## YOUR ASSIGNMENT
In the data below, find each line containing the string "watermarks" and return it.

Dataset records
***

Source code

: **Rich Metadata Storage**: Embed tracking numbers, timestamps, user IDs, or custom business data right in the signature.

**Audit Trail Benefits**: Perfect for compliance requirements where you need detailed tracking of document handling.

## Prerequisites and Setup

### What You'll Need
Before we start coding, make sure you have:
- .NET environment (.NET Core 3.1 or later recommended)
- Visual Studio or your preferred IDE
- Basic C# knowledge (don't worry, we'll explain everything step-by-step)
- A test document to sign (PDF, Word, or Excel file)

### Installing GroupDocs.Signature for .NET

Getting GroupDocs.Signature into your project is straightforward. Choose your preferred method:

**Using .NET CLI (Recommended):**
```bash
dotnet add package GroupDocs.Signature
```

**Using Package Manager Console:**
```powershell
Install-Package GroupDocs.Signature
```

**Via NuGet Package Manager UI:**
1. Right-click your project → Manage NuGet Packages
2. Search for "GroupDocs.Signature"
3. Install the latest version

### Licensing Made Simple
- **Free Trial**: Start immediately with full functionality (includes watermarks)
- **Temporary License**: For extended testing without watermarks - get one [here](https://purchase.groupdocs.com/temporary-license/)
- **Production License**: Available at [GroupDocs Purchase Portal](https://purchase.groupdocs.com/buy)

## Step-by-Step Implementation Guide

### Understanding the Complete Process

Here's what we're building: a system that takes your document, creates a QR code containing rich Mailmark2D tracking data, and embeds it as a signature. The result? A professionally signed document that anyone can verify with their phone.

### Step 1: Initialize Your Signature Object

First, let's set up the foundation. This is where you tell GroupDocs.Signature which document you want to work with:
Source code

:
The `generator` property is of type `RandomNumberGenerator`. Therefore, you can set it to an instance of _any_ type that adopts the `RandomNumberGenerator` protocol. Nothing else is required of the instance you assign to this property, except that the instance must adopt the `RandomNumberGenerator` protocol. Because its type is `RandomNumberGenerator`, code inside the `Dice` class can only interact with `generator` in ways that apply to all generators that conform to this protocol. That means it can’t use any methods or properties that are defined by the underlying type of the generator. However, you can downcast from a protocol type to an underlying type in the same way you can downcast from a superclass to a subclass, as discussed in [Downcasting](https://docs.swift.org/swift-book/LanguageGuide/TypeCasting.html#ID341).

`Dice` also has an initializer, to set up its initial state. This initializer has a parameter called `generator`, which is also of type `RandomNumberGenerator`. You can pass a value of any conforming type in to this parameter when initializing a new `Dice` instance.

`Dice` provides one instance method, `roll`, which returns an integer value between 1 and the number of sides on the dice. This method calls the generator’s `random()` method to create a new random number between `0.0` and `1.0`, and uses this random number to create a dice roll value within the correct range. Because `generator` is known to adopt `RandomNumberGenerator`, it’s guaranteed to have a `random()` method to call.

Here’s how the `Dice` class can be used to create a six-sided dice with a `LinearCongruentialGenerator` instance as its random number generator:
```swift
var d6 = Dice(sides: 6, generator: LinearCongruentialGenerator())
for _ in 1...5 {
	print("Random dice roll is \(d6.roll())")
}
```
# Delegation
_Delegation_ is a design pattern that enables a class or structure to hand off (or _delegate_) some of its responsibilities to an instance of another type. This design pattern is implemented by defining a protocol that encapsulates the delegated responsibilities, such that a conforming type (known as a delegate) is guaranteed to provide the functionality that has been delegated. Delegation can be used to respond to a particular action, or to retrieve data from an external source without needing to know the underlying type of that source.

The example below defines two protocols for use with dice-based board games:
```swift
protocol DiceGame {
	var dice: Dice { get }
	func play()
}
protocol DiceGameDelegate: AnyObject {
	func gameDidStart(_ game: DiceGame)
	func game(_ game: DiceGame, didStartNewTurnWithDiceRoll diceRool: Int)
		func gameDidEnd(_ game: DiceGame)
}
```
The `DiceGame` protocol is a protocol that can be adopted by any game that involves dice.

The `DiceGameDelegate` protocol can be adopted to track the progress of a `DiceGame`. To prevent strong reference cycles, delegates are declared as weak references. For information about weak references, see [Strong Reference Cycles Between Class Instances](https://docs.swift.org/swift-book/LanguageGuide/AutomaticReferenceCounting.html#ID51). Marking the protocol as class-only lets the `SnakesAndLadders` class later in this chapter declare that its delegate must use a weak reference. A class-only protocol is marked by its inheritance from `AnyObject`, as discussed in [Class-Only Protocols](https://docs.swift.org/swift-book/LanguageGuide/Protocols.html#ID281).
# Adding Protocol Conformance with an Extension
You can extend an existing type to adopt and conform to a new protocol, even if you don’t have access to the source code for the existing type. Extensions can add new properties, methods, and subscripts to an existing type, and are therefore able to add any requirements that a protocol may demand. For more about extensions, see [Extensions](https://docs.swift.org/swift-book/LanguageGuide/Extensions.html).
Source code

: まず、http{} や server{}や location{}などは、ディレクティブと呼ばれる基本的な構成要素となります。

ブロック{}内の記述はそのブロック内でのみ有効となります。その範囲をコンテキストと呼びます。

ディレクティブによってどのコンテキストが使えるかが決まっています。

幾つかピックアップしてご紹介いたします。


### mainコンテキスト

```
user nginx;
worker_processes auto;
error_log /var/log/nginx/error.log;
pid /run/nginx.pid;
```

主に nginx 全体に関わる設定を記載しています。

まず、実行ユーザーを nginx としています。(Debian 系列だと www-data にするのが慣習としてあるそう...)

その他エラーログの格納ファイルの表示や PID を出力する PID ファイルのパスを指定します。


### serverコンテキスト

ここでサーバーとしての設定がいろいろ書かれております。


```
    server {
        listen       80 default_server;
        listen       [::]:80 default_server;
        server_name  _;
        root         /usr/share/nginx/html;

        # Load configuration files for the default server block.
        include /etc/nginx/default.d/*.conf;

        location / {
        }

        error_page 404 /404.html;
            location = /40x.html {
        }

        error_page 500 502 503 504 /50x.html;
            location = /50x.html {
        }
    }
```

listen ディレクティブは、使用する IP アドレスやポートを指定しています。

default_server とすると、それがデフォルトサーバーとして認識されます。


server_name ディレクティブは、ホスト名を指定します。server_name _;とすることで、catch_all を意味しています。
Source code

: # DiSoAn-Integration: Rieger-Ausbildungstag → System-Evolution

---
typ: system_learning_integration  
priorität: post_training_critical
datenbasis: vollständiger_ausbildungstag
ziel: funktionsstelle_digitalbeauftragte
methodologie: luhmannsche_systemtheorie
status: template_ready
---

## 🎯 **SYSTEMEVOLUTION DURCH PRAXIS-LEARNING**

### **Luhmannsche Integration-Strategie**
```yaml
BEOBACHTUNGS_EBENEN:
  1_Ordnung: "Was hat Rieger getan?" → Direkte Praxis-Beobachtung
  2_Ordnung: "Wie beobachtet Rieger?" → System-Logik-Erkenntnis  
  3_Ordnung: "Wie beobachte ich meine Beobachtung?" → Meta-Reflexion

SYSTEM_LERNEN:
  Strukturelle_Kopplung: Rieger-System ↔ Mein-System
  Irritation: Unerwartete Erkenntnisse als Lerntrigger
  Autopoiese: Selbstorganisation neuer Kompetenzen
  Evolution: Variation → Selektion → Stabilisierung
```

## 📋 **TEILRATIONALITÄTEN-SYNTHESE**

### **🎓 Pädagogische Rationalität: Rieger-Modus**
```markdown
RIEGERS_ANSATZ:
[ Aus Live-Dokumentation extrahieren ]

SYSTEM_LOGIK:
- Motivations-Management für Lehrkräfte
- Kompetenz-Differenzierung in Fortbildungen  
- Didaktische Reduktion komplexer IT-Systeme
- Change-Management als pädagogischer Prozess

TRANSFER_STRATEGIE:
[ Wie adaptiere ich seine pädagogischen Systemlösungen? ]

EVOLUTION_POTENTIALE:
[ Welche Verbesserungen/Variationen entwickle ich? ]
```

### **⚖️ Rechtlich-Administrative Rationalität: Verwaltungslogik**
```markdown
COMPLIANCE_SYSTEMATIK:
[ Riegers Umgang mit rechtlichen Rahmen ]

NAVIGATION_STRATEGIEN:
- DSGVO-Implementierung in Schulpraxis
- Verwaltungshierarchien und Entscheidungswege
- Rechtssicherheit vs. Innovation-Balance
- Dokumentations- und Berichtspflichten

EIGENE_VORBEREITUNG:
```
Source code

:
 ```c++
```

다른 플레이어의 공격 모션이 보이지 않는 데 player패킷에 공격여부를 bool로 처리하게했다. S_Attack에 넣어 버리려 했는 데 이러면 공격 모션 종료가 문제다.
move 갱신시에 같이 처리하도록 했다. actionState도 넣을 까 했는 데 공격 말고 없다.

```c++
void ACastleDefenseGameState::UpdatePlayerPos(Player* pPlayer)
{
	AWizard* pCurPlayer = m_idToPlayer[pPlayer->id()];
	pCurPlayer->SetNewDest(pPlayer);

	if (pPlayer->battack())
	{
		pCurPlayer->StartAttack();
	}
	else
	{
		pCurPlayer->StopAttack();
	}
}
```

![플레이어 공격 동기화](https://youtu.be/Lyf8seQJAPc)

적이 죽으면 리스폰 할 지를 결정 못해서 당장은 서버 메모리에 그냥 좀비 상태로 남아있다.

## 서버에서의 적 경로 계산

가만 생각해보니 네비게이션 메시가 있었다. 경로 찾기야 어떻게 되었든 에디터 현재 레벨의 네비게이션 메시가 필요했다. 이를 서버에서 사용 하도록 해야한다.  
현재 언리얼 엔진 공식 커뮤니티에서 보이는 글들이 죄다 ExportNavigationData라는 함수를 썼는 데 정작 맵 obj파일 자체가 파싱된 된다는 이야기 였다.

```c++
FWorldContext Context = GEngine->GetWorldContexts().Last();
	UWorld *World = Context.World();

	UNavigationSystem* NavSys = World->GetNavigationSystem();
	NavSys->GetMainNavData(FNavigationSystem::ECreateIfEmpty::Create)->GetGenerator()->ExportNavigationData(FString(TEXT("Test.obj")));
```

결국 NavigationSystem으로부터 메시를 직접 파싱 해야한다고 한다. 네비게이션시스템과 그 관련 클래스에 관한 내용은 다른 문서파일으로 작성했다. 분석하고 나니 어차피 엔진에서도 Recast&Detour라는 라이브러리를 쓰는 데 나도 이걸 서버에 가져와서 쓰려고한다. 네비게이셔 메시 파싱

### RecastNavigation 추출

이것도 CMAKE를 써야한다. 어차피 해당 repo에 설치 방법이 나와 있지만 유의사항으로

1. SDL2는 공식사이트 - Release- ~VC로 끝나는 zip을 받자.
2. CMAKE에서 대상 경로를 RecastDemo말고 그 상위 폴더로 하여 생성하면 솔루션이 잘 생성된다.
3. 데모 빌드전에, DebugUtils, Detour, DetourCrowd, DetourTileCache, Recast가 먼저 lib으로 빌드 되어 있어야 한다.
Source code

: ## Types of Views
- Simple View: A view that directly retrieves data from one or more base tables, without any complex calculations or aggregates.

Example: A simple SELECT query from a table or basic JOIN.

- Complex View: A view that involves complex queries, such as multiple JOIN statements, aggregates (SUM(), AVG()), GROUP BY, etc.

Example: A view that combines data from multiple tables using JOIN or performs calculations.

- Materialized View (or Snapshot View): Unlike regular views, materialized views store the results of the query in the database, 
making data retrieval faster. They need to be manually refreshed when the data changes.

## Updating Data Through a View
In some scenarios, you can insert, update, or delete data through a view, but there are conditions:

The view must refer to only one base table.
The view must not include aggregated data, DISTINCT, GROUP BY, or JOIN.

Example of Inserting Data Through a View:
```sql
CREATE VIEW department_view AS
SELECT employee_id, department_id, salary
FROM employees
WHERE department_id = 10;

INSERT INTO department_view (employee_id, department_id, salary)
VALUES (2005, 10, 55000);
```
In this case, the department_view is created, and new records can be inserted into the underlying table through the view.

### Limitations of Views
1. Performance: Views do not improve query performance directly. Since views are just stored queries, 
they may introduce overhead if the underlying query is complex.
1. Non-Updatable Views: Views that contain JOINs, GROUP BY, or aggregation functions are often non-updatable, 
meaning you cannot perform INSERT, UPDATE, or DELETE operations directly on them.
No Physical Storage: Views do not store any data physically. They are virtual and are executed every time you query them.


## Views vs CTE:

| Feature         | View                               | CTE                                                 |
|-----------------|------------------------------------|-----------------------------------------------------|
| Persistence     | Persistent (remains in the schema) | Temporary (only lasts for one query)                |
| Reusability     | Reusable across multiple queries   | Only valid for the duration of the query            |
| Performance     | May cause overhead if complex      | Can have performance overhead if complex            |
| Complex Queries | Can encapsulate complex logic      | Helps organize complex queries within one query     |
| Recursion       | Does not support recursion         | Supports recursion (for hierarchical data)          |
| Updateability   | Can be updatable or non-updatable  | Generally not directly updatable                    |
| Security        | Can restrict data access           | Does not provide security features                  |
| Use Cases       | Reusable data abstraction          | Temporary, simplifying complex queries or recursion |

***

## SOLUTION
- **Free Trial**: Start immediately with full functionality (includes watermarks)
- **Temporary License**: For extended testing without watermarks - get one [here](https://purchase.groupdocs.com/temporary-license/)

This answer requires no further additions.